What you have to do: Once you reach the line holding "analizowania wykorzystania strony", write out that line and every later one exactly, ending with the last line of the data; write nothing else.

- Opening Delimiter -

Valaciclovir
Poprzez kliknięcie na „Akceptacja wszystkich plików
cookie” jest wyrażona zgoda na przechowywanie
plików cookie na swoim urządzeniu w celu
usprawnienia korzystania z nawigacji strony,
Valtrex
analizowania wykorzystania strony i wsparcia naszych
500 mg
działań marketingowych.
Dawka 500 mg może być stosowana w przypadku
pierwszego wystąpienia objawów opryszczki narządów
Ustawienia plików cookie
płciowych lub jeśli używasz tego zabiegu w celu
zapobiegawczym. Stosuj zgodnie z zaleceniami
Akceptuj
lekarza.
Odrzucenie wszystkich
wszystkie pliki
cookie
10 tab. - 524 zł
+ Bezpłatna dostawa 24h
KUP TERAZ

- Closing Delimiter -

Response to this task:
analizowania wykorzystania strony i wsparcia naszych
500 mg
działań marketingowych.
Dawka 500 mg może być stosowana w przypadku
pierwszego wystąpienia objawów opryszczki narządów
Ustawienia plików cookie
płciowych lub jeśli używasz tego zabiegu w celu
zapobiegawczym. Stosuj zgodnie z zaleceniami
Akceptuj
lekarza.
Odrzucenie wszystkich
wszystkie pliki
cookie
10 tab. - 524 zł
+ Bezpłatna dostawa 24h
KUP TERAZ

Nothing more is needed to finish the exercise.